Von den ausgabenseitigen Einsparungen seien auf Grund der sozioökonomischen Situation insbesondere Frauen betroffen, gibt die Politologin Siglinde Rosenberger zu bedenken. Frauen beziehen mehr
finanzielle Transferleistungen der öffentlichen Hand als Männer, die Sparmaßnahmen würde daher insbesondere Alleinerzieherinnen belasten.
Die Kritiker der Regierung sind überzeugt: "Druck lohnt sich." So sei ursprünglich von einem Selbstbehalt in einschneidender Höhe die Rede gewesen, um größere Umverteilungseffekte zu erzielen. "Soll
der Selbstbehalt etwas bringen, muss er höher sein als eine rein symbolische Maßnahme, dann schließt er aber Menschen aus", führt Silvio Lehmann, seines Zeichens Soziologe und Sprecher des
"Republikanischen Clubs", an. Die Ansätze der Regierung sind "kombiniert mit Sozialarchaik", erklärt Emmerich Talós auf Nachfrage gegenüber der "Wiener Zeitung".

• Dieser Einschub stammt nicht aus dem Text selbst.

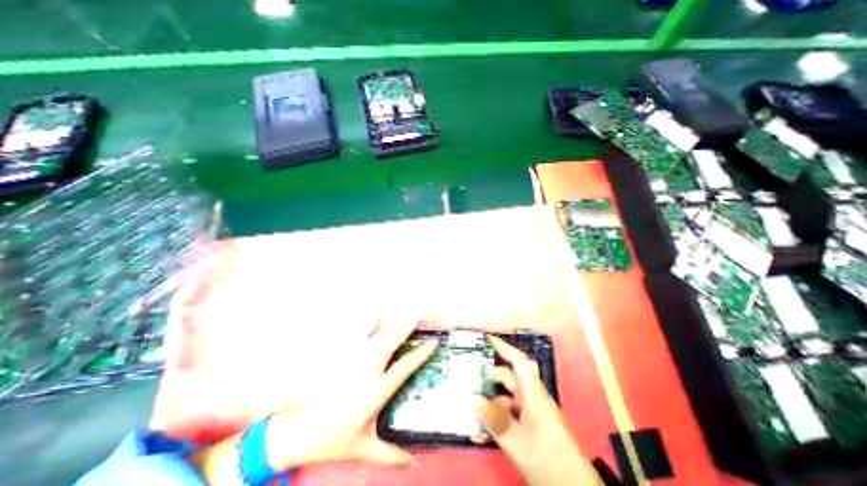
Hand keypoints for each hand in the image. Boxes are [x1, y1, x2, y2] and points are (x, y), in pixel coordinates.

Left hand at [196, 317, 437, 484]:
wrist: (297, 433)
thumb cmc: (333, 440)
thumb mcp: (364, 448)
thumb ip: (390, 454)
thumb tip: (413, 461)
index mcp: (375, 392)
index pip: (403, 368)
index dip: (419, 355)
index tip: (432, 343)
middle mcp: (366, 373)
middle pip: (390, 345)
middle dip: (406, 329)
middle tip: (419, 316)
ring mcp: (352, 364)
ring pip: (374, 339)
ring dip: (389, 326)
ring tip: (402, 315)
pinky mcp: (340, 360)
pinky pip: (355, 338)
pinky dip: (366, 325)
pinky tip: (373, 315)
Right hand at [477, 335, 599, 484]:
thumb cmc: (548, 460)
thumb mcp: (518, 442)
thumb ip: (495, 420)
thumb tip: (474, 399)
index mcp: (533, 393)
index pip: (518, 361)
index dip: (503, 347)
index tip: (487, 339)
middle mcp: (531, 397)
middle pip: (508, 378)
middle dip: (489, 376)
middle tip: (468, 376)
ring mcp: (531, 411)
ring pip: (506, 395)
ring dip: (491, 396)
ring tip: (471, 399)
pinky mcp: (529, 423)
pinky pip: (509, 410)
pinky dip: (496, 412)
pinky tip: (483, 421)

Der Frage der Verteilungsgerechtigkeit müsse man sich offen stellen, appellierte der Chef der Gewerkschaft der Privatangestellten (GPA), Hans Sallmutter, in einer Aussendung. Die Regierung begünstige
die Interessen der Unternehmer, lautet die Kritik der Gewerkschaftsvertreter. Die Haushalte würden mit 10 Mrd. Schilling zur Kasse gebeten, während es für Unternehmer Steuererleichterungen um 20 Mrd.
Schilling gebe, argumentiert auch KPÖ-Chef Water Baier. Gegen drohende Studiengebühren macht der Verband Sozialistischer StudentInnen Österreichs weiter mobil. Für wenig ambitioniert hält der
Gouverneur der Oesterreichischen Nationalbank, Klaus Liebscher, den Budget-Konsolidierungsplan.